The answer is a stretch of the material below, returned exactly: the line containing "这里推荐一篇2017年初Ian GoodFellow结合他在NIPS2016的演讲写出的综述性论文NIPS 2016", the line containing "日の盛り細くするどき萱の秀《ほ》に蜻蛉とまらむとして翅《はね》かがやかす", and all lines between.
[Start of section]
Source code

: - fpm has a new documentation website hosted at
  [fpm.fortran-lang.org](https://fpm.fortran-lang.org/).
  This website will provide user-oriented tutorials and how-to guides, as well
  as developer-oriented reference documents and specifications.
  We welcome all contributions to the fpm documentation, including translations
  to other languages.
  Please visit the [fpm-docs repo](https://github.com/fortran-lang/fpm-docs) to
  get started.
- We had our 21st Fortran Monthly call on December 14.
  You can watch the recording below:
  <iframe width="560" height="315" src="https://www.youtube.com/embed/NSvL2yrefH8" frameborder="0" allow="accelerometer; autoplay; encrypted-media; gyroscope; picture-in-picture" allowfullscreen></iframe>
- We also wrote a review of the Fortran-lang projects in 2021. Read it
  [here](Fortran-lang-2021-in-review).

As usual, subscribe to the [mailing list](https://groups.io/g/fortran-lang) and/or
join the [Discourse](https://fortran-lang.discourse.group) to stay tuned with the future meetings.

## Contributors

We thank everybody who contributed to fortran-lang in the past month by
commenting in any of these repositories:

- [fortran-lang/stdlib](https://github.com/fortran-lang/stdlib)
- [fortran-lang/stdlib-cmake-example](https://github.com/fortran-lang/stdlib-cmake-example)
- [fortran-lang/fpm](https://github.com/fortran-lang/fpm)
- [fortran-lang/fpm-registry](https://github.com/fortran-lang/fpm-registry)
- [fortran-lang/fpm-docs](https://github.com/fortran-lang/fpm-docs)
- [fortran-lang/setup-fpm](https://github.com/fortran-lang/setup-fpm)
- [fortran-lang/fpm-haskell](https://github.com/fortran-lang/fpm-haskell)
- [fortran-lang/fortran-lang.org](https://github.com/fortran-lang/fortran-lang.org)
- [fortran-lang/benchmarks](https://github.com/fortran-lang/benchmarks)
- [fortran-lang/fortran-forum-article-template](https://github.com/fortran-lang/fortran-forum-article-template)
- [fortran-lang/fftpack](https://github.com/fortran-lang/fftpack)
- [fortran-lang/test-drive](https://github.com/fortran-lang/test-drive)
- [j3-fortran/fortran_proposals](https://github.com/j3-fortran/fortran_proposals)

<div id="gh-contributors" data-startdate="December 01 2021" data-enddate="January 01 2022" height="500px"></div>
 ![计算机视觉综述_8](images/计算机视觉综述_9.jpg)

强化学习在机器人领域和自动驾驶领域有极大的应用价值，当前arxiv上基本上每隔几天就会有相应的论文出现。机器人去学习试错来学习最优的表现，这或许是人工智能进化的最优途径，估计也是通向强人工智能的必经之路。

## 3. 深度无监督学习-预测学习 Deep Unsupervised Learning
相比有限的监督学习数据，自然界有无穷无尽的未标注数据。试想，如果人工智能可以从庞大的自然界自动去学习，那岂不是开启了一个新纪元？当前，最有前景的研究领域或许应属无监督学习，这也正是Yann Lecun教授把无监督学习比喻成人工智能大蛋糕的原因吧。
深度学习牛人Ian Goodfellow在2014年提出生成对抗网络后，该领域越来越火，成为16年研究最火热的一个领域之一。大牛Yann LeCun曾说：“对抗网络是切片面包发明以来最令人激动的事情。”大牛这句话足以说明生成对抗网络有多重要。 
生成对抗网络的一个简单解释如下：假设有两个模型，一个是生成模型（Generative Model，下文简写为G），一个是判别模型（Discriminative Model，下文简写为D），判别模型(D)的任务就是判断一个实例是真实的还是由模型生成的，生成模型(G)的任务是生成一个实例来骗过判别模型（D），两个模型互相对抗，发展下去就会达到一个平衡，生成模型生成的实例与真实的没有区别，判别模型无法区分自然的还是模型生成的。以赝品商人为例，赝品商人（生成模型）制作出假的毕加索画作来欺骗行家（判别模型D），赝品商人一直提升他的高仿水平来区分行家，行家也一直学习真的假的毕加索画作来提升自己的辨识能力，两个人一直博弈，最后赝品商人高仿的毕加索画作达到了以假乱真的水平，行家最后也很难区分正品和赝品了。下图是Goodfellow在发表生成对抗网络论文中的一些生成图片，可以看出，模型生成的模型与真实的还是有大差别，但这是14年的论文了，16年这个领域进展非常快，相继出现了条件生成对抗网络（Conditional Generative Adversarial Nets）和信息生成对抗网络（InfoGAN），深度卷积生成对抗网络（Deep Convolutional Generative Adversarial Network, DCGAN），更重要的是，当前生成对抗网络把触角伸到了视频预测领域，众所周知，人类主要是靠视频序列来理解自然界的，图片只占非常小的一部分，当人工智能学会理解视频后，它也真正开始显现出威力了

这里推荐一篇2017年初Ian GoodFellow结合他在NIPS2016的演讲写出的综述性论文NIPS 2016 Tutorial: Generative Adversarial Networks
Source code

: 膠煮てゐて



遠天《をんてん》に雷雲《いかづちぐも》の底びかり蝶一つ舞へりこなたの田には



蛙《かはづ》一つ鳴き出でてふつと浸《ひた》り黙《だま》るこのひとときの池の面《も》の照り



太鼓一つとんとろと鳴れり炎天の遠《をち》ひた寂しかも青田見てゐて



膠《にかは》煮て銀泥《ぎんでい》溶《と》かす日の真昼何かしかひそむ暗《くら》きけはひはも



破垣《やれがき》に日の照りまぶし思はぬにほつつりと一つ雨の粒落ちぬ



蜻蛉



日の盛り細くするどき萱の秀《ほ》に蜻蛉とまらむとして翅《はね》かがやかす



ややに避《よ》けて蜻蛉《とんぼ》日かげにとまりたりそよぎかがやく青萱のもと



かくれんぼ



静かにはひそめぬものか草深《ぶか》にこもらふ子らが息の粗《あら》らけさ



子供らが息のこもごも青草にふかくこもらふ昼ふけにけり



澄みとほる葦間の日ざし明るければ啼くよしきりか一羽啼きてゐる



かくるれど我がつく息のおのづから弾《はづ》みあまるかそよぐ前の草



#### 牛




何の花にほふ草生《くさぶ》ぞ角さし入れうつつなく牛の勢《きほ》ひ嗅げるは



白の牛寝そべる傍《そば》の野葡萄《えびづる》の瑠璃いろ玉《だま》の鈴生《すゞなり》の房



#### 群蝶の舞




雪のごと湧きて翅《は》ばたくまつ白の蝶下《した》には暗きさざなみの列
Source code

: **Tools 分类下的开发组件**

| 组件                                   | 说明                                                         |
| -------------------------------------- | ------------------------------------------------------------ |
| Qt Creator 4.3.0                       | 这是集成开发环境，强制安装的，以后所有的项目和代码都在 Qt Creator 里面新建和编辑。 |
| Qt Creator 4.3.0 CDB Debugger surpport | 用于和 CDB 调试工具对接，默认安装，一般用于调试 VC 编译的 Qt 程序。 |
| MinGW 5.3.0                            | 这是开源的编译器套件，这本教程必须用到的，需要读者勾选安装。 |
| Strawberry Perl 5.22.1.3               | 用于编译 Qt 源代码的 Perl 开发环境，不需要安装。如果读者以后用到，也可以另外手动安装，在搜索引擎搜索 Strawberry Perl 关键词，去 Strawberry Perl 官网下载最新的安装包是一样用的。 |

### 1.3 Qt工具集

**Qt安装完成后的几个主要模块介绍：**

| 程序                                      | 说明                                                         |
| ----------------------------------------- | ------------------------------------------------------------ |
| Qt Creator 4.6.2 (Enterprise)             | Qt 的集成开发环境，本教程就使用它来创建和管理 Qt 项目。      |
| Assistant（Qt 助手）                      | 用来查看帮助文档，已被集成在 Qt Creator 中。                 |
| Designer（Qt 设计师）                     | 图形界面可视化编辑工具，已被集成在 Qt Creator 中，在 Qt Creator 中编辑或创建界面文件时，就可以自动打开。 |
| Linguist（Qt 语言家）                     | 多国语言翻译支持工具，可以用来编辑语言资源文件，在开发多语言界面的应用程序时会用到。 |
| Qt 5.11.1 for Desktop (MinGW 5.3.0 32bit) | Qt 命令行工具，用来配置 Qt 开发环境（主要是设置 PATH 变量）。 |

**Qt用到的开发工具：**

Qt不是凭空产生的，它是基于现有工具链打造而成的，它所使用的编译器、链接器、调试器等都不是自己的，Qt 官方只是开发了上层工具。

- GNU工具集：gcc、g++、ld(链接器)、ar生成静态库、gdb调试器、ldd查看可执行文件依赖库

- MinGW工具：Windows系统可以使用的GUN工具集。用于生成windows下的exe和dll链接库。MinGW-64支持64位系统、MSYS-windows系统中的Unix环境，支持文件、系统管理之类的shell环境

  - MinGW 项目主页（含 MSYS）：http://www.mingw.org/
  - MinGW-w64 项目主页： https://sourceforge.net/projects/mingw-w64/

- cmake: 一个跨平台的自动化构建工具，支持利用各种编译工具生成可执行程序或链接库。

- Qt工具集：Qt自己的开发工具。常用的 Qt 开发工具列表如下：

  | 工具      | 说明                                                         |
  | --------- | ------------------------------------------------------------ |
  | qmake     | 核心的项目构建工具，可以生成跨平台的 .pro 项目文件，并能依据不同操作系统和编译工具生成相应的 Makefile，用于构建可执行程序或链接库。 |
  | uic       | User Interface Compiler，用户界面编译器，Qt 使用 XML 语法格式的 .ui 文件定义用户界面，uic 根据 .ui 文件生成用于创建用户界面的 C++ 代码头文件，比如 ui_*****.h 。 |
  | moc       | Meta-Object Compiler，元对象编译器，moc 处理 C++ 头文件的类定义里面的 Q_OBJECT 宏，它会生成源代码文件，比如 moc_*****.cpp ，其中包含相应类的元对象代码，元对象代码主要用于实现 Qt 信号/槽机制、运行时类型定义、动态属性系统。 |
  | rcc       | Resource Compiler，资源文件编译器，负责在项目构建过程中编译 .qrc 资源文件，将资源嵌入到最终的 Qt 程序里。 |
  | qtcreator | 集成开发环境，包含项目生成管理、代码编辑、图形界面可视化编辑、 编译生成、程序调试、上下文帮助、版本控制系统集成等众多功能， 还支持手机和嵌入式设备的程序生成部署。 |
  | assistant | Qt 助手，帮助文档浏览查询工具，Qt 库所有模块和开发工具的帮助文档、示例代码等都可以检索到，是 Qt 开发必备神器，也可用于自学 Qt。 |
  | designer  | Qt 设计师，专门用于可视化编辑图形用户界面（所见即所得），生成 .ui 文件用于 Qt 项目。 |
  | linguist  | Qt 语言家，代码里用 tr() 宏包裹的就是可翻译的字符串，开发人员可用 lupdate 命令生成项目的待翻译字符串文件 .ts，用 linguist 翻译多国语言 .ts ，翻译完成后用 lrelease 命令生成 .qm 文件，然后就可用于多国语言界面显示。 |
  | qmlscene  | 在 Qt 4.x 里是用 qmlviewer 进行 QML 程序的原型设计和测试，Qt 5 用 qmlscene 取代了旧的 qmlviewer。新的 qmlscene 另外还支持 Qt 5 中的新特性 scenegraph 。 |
[End of section]
Answer section:
这里推荐一篇2017年初Ian GoodFellow结合他在NIPS2016的演讲写出的综述性论文NIPS 2016 Tutorial: Generative Adversarial Networks
Source code

: 膠煮てゐて



遠天《をんてん》に雷雲《いかづちぐも》の底びかり蝶一つ舞へりこなたの田には



蛙《かはづ》一つ鳴き出でてふつと浸《ひた》り黙《だま》るこのひとときの池の面《も》の照り



太鼓一つとんとろと鳴れり炎天の遠《をち》ひた寂しかも青田見てゐて



膠《にかは》煮て銀泥《ぎんでい》溶《と》かす日の真昼何かしかひそむ暗《くら》きけはひはも



破垣《やれがき》に日の照りまぶし思はぬにほつつりと一つ雨の粒落ちぬ



蜻蛉



日の盛り細くするどき萱の秀《ほ》に蜻蛉とまらむとして翅《はね》かがやかす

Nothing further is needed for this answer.